* _练习题目_:
• A. 根据题解文本回答下列问题,每题一行:
(i) 输入中 N 和 M 的取值范围各是多少?
(ii) 暴力枚举 k 的时间复杂度是多少?
(iii) 作者用什么结构维护区间最小值,优化后的时间复杂度是多少?
• B. 请续写题解文本中的代码,从 void btree(int L,int R,int k) 这一行之后接着写下去。

* _文本部分_:
Would you mind helping them?
 

 

Input
There are multiple test cases.

Each test case starts with a line containing 2 integers N and M (2<=N<=100,1<=M<=5000), representing that the plain consists N rows and M columns.

The following N lines contain M integers each, forming a matrix T of N×M. The j-th element in row i (Tij) represents the time cost of building a magic tower in cell (i, j). (0<=Tij<=100000)

The following N lines contain M integers each, forming a matrix F of N×M. The j-th element in row i (Fij) represents the scale of magic flows in cell (i, j). (0<=Fij<=100000)

For each test case, there is always a solution satisfying the constraints.

The input ends with a test case of N=0 and M=0.
 

 

Output
For each test case, output a line with a single integer, which is the minimum time cost to finish all magic towers.
 

 

Sample Input
3 5 9 5 3 8 7 8 2 6 8 9 1 9 7 8 6 0 1 0 1 2 1 0 2 1 1 0 2 1 0 2 0 0
 

 

Sample Output
10
 

 

Source
 

 

Recommend
chenyongfu
 

题意:

要在N*M(n<=100.m<=5000)的矩形区域的每行的一个位置建灯塔。而在第i行的j列建塔要花费时间ti[i][j].建塔还必须满足一个条件。

如果本行在j列建塔。下行在k列建塔。那么必须满足|j-k|<=f[i][j]+f[i+1][k]。

f[i][j]由题目给出。

问每行建完塔花费的最小时间。

思路:

很容易想到一个动规方程。dp[i][j]=min(dp[i][j],dp[i-1][k]+ti[i][j])。dp[i][j]代表前面i-1行建好塔。第i行在j列建塔的最小花费。

可问题又来了。这个k怎么确定。。。。。

如果暴力枚举的话时间复杂度为O(n*m*m)。目测最好n,m取最大的时候大于9秒吧。这还是单组数据。。。

所以不得不找其它办法优化下。

这个估计就要点思维了。我也是看了别人的转化才恍然大悟的。

我们去掉绝对值可以得到两个方程。

j-f[i][j]<=k+f[i+1][k]。 j>=k。

k-f[i+1][k]<=j+f[i][j]。 j<k。

可以发现k的取值范围即为区间[j-f[i][j],j+f[i][j]]和[k-f[i+1][k],k+f[i+1][k]]相交的部分。

所以思路就清晰了。要求dp[i][j]只需要知道上一行和[j-f[i][j],j+f[i][j]]相交部分的最小值就可以了。

而这个值可以用线段树维护。时间复杂度降到了。O(n*m*log(m))这下就没问题了。

详细见代码:

 

#include<algorithm>

#include<iostream>

#include<sstream>

#include<string.h>

#include<stdio.h>

#include<math.h>

#include<vector>

#include<string>

#include<queue>

#include<map>

using namespace std;

const int INF=0x3f3f3f3f;

const int maxn=150;

const int maxm=5010;

int ti[maxn][maxm],f[maxn][maxm],minv[maxm<<2],lazy[maxm<<2];

int dp[maxm],n,m;

void btree(int L,int R,int k)

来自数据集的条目
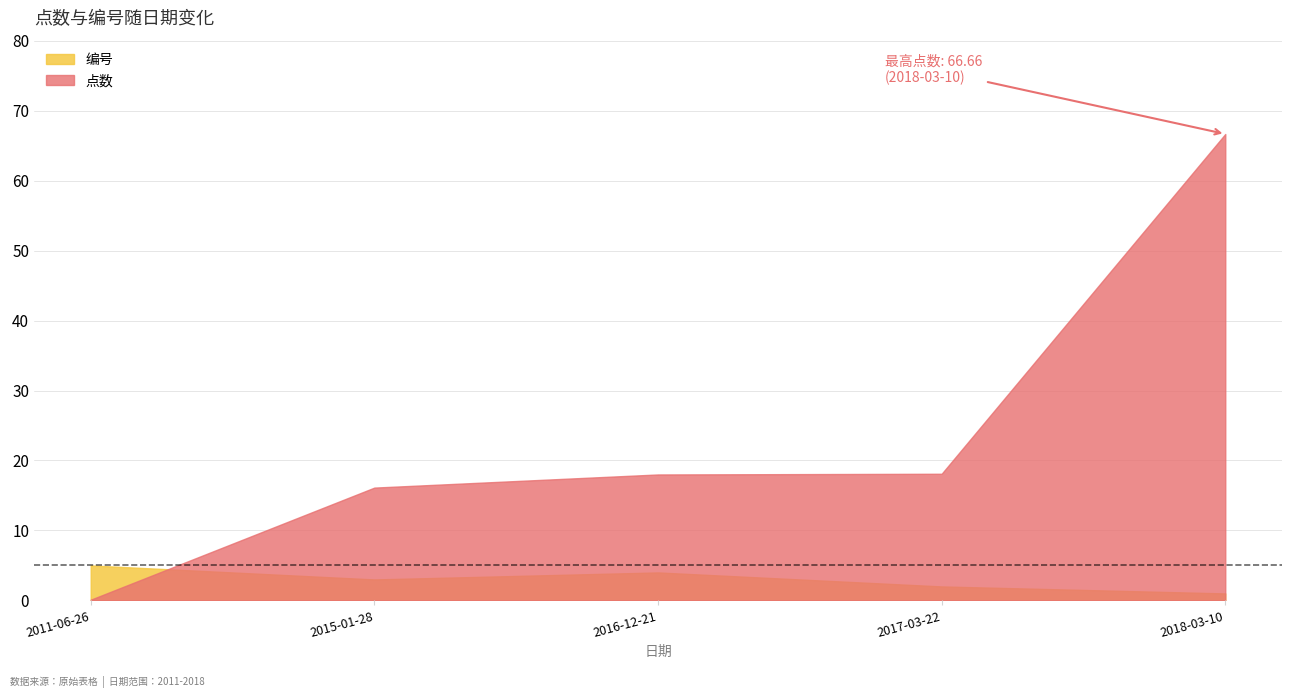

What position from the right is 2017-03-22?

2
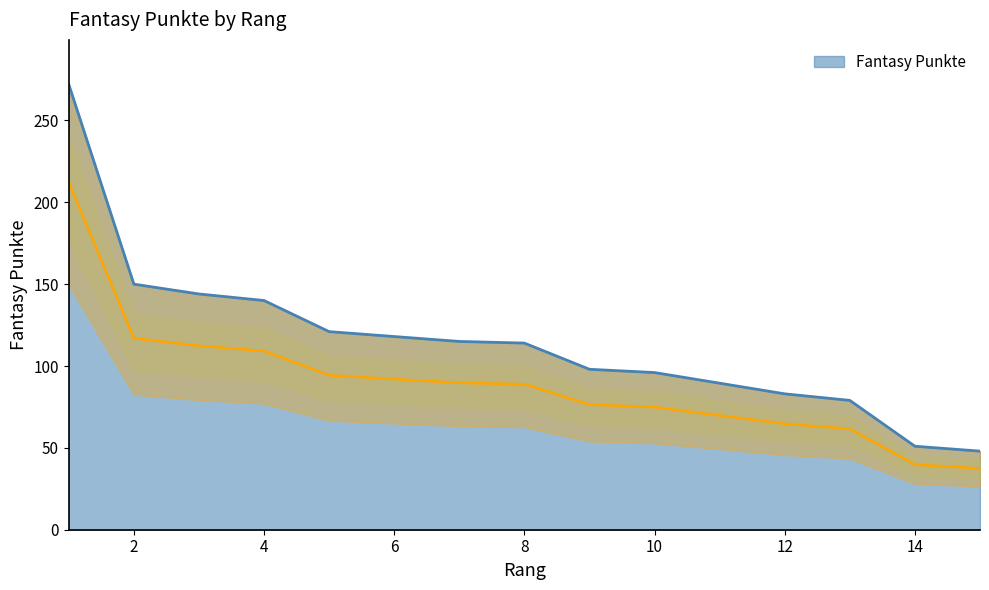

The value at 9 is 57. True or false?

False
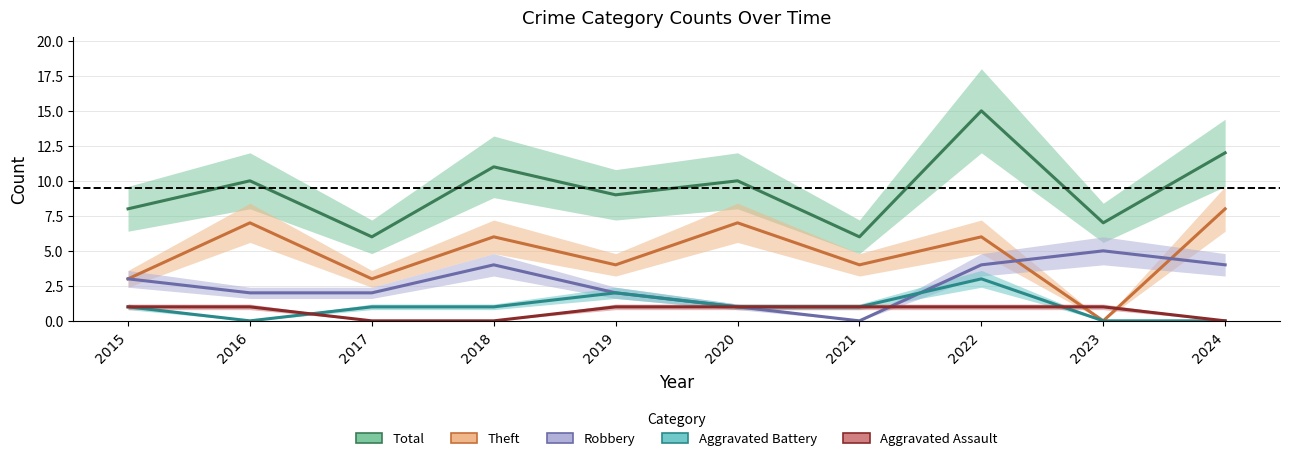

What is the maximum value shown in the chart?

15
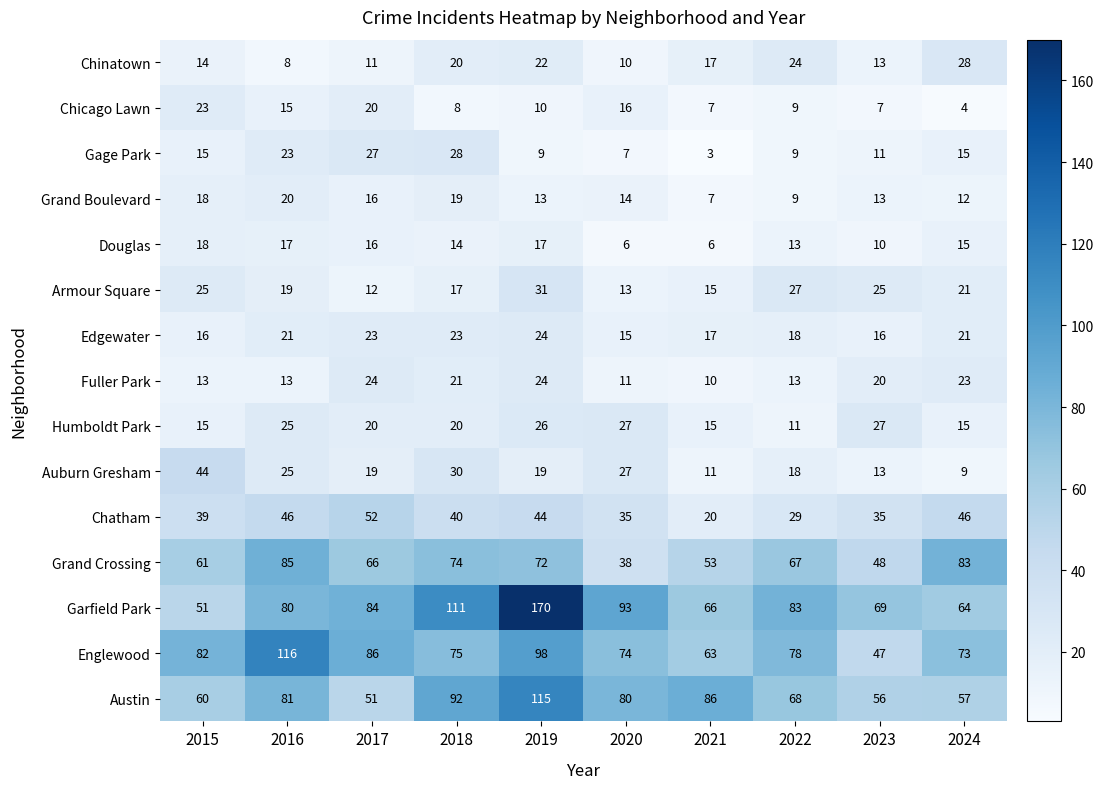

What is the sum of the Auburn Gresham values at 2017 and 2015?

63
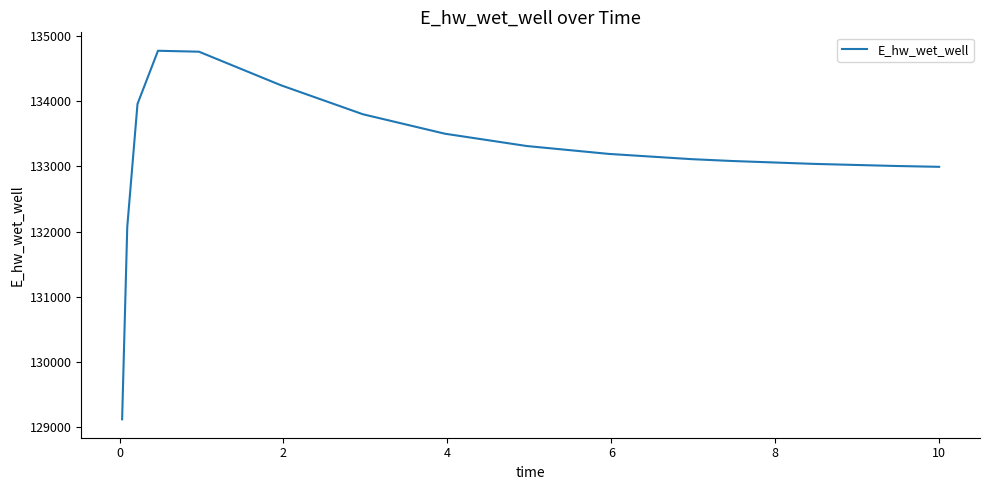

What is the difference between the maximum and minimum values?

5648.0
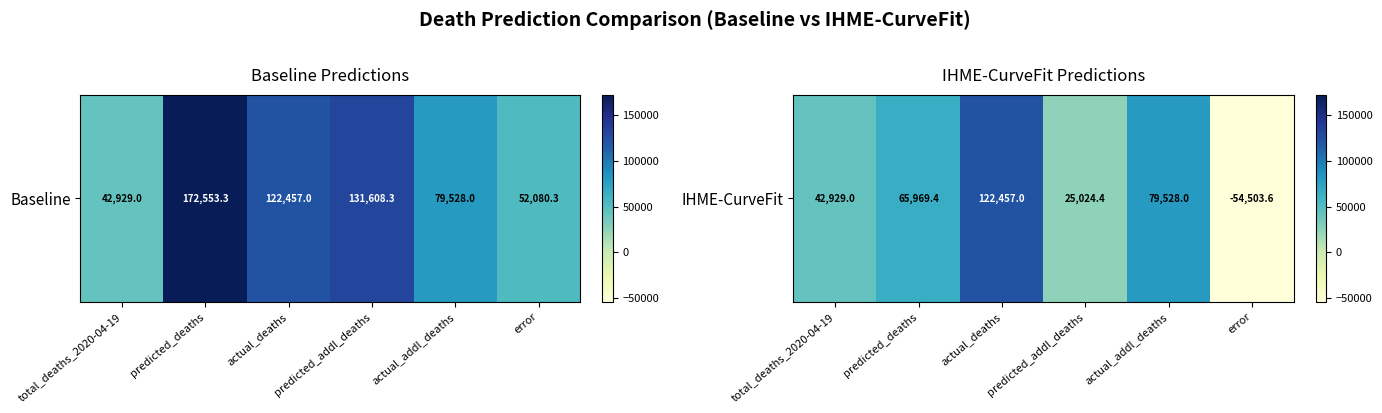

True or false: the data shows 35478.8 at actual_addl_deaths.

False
* * *
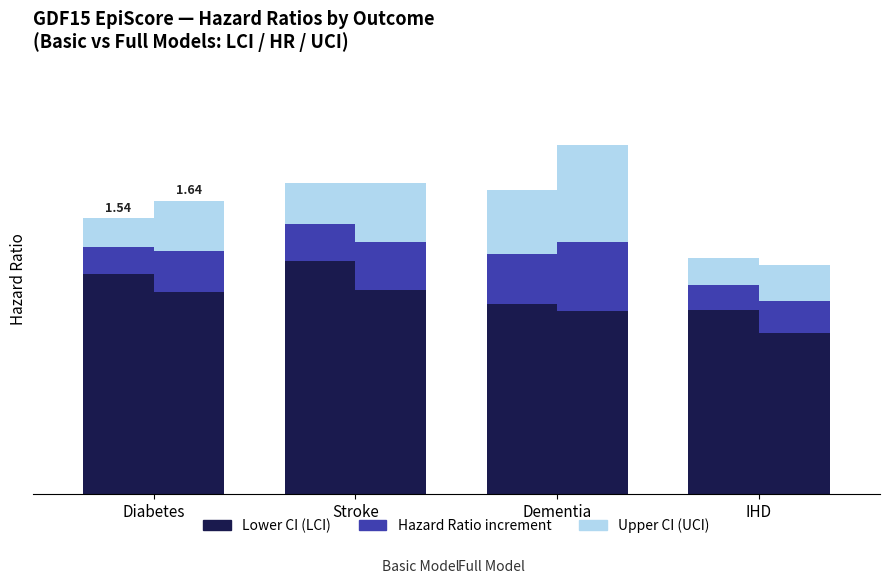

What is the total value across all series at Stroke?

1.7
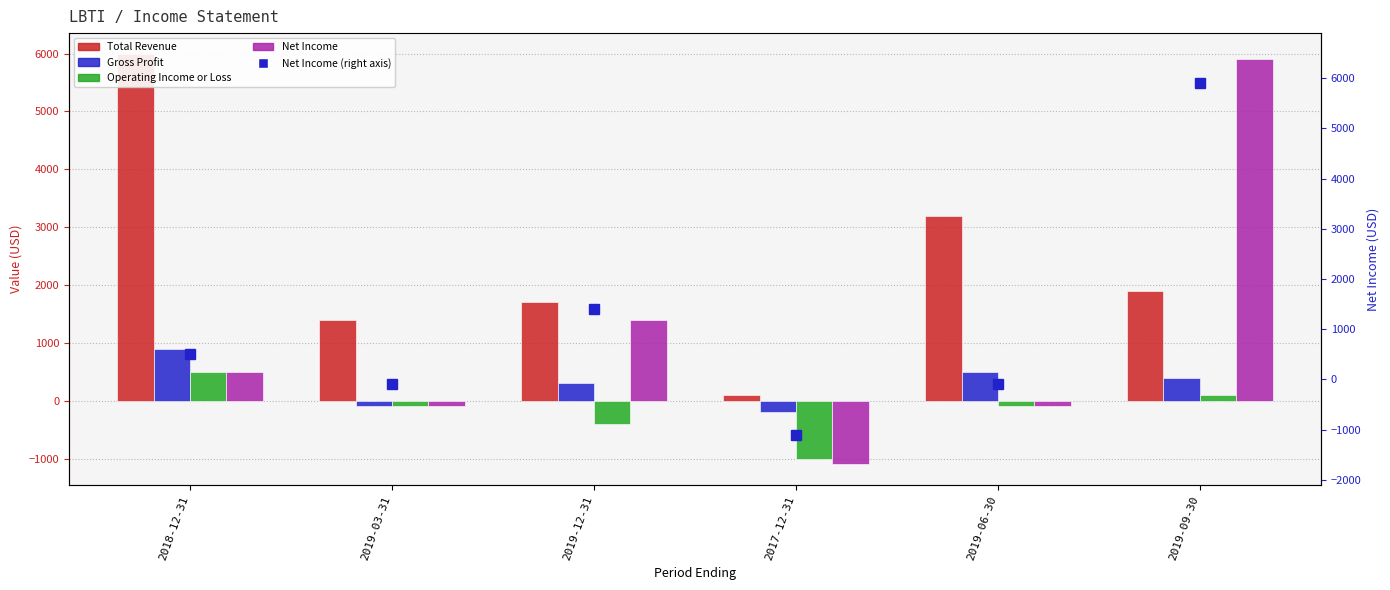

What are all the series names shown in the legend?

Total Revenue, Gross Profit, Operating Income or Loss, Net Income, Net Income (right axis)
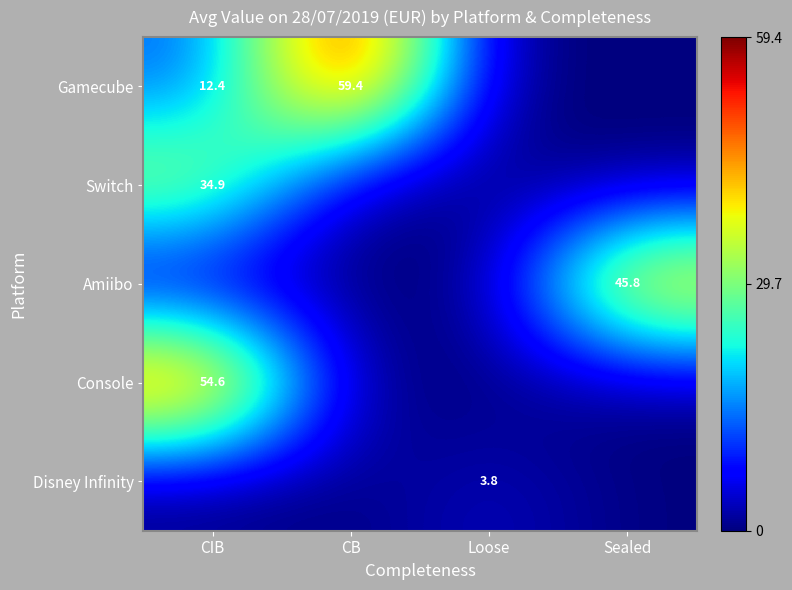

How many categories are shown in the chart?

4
---
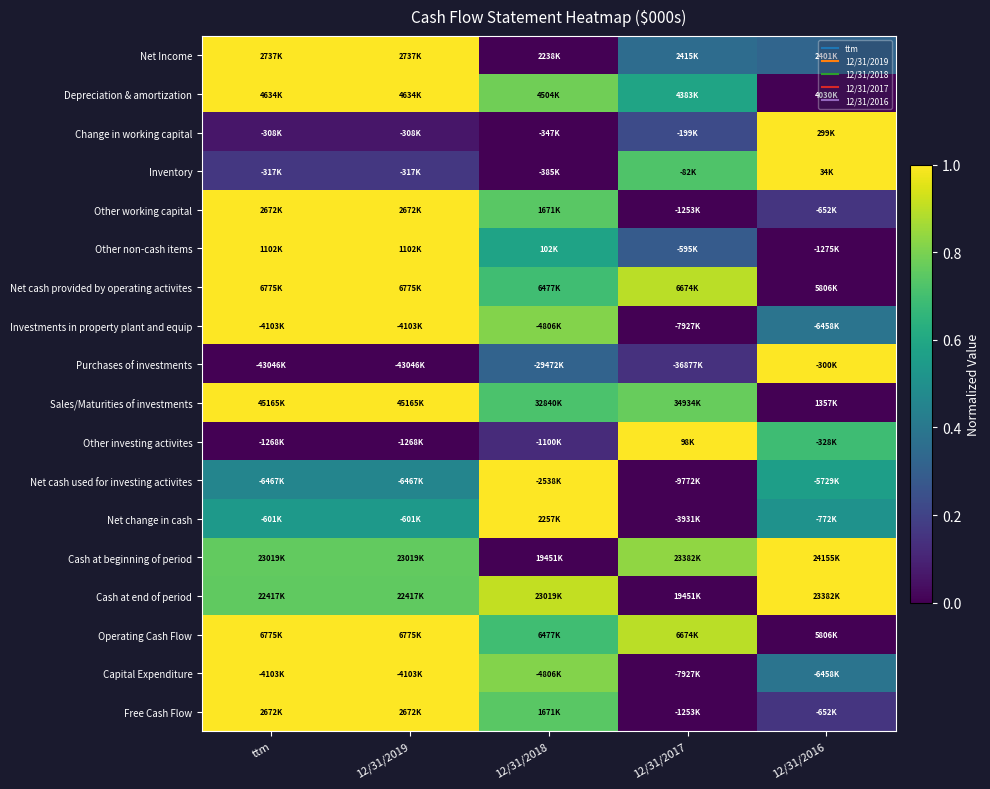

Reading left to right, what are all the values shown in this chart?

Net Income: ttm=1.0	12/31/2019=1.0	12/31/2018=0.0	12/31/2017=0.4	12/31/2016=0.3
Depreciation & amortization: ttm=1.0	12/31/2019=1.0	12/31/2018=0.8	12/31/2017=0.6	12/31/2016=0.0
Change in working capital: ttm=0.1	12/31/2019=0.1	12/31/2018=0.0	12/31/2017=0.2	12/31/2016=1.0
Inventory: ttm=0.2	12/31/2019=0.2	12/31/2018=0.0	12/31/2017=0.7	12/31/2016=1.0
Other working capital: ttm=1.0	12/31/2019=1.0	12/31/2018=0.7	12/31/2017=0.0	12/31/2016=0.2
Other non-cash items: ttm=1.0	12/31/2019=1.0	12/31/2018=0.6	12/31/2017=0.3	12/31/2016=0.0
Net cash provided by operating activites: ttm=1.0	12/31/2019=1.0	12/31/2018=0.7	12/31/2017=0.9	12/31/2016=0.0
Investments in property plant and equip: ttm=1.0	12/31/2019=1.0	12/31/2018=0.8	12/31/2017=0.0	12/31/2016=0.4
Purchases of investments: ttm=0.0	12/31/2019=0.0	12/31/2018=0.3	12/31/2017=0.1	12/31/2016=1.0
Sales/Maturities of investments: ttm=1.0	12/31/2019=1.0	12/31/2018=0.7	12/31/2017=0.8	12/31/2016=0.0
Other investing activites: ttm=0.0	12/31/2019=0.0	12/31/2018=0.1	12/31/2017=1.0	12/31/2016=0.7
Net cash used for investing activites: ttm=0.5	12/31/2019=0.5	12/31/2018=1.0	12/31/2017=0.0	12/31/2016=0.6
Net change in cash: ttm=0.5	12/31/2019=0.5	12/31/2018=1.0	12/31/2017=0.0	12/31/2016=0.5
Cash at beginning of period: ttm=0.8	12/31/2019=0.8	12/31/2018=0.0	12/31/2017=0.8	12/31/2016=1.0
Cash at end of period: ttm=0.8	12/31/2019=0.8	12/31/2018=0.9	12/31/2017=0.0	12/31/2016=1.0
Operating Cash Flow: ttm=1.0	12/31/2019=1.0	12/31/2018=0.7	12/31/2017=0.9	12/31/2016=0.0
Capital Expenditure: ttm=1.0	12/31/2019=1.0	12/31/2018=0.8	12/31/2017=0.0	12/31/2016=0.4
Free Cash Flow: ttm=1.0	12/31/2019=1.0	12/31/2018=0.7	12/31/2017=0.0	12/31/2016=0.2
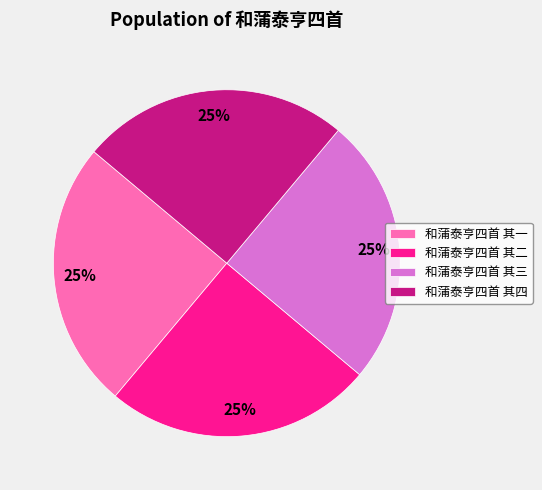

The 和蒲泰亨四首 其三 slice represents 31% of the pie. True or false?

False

* _练习答案_:
• A.
(i) 2<=N<=100,1<=M<=5000。
(ii) O(n*m*m)。
(iii) 用线段树维护,时间复杂度为 O(n*m*log(m))。

• B.
{

    int ls,rs,mid;



    minv[k]=lazy[k]=INF;

    if(L==R)

        return ;

    ls=k<<1;

    rs=ls|1;

    mid=(L+R)>>1;

    btree(L,mid,ls);

    btree(mid+1,R,rs);

}

void pushdown(int k,int ls,int rs)

{

    minv[ls]=min(minv[ls],lazy[k]);

    minv[rs]=min(minv[rs],lazy[k]);

    lazy[ls]=min(lazy[ls],lazy[k]);

    lazy[rs]=min(lazy[rs],lazy[k]);

    lazy[k]=INF;

}

void update(int L,int R,int l,int r,int k,int v)

{

    int ls,rs,mid;

    if(L==l&&R==r)

    {

        minv[k]=min(minv[k],v);

        lazy[k]=min(lazy[k],v);

        return;

    }

    ls=k<<1;

    rs=ls|1;

    mid=(L+R)>>1;

    if(lazy[k]!=INF)

        pushdown(k,ls,rs);

    if(l>mid)

        update(mid+1,R,l,r,rs,v);

    else if(r<=mid)

        update(L,mid,l,r,ls,v);

    else

    {

        update(L,mid,l,mid,ls,v);

        update(mid+1,R,mid+1,r,rs,v);

    }

    minv[k]=min(minv[ls],minv[rs]);

}

int qu(int L,int R,int l,int r,int k)

{

    int ls,rs,mid;

    if(L==l&&R==r)

        return minv[k];

    ls=k<<1;

    rs=ls|1;

    mid=(L+R)>>1;

    if(lazy[k]!=INF)

        pushdown(k,ls,rs);

    if(l>mid)

        return qu(mid+1,R,l,r,rs);

    else if(r<=mid)

        return qu(L,mid,l,r,ls);

    else

        return min(qu(L,mid,l,mid,ls),qu(mid+1,R,mid+1,r,rs));



}

int main()

{

    int i,j,l,r,ans;



    while(scanf("%d%d",&n,&m),n||m)

    {

        for(i=1;i<=n;i++)

            for(j=1;j<=m;j++)

                scanf("%d",&ti[i][j]);

        for(i=1;i<=n;i++)

            for(j=1;j<=m;j++)

                scanf("%d",&f[i][j]);

        for(i=1;i<=m;i++)

            dp[i]=ti[1][i];

        for(i=2;i<=n;i++)

        {

            btree(1,m,1);

            for(j=1;j<=m;j++)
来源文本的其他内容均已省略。